Press Release


On Her Sophomore Album O'Farrell Street, Shoshana Bean Looks to Neumann to Harken Authentic Sound of Late '60s Soul Recordings

Recording Processes and Equipment Painstakingly Researched to Capture a Bygone Era of 'Timeless' Music — Without Samples

· Old Lyme, Conn. – Shoshana Bean is perhaps best known for her stellar performances as Elphaba in the smash Broadway musical Wicked. But she is also an accomplished recording artist who has just released her second album, O’Farrell Street: a new studio recording that displays an uncompromising commitment to her work. O’Farrell Street harkens the classic Stax and Hi recordings of the late sixties and features Shoshana singing through a Neumann TLM 67 large diaphragm microphone throughout.

Shoshana's new album O'Farrell Street captures the sprit of late 1960's Memphis Soul.

Shoshana’s new album O’Farrell Street captures the sprit of late 1960’s Memphis Soul.

The evolution of the album goes back to Shoshana’s childhood. “The album began with my wanting to honor the sound of the late sixties and soul music — Stax and Motown, mostly,” she says. “I was raised on a lot of that music and these different artists. The music is very simple, yet there are a lot of nuances and complexities you don’t even notice. Also, there are no filters — it is just pure emotion.”

To make sure she got the sonics just right, Shoshana called on longtime friend and producer Tim Kvasnosky, a producer who has been more or less obsessed with the Memphis blues sound since roughly 2004. Kvasnosky — who has conferred on equipment choices recording techniques with legendary Stax Recordings and Ardent Studios engineer Terry Manning — was initially reluctant to take on the project because he knew it would be all consuming and that he would need to match the sonic integrity of late sixties Memphis recordings without compromise.
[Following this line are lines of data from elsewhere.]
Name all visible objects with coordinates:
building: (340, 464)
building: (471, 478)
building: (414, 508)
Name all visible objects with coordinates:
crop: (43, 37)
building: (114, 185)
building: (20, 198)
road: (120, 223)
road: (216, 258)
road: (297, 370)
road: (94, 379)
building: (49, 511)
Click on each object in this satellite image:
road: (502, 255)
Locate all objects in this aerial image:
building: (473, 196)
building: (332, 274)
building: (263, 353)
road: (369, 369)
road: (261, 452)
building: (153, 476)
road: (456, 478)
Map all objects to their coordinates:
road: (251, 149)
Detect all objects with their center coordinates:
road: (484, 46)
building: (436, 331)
“I wanted to make this record in an authentic way without using samples, and microphones were a big piece of the puzzle,” says Kvasnosky. After a shootout of no less than 12 vocal microphones, which included several U47 ‘rip offs,’ he settled on the Neumann TLM 67 large diaphragm microphone. “Right away, I could see how Shoshana reacted to the TLM 67,” he recalls. “We loved it, and the more we worked with it the more we realized it was giving the record a sonic footprint and character.”

O’Farrell Street was recorded in North Hollywood at Bright Street Recorders, which Kvasnosky says has a spectacular live room. The basic tracks were recorded just as they would have been in the ’60s: with the core band playing simultaneously, live to tape; strings, horns and vocals were added later. “We tried some unconventional techniques on the lead vocals,” observes Kvasnosky. “I didn’t want a super-present sound, so I kept Shoshana at least 18” from the mic at all times, and sometimes as far out as 3’. We spent a lot of time getting the sound of each take and therefore used very little reverb or processing in during the mixing process.”

From the beginning, it was very important to Shoshana to maintain authenticity throughout the project. “I was writing in this [late ’60s] style conceptually and lyrically, so we needed the right mics, the right equipment and the right room set up.” she says. “My voice sounds really warm throughout the album, and I credit that a lot to the microphone we used.”

Shoshana is very pleased with the outcome of O’Farrell Street, calling it ‘familiar and new all at the same time.’ Kvasnosky meanwhile, is elated at the sonics that were achieved, and says that the German microphone manufacturer is the most important microphone brand in recording history: “Neumann is the only microphone company that matters, especially when you are doing a legacy kind of recording like this.”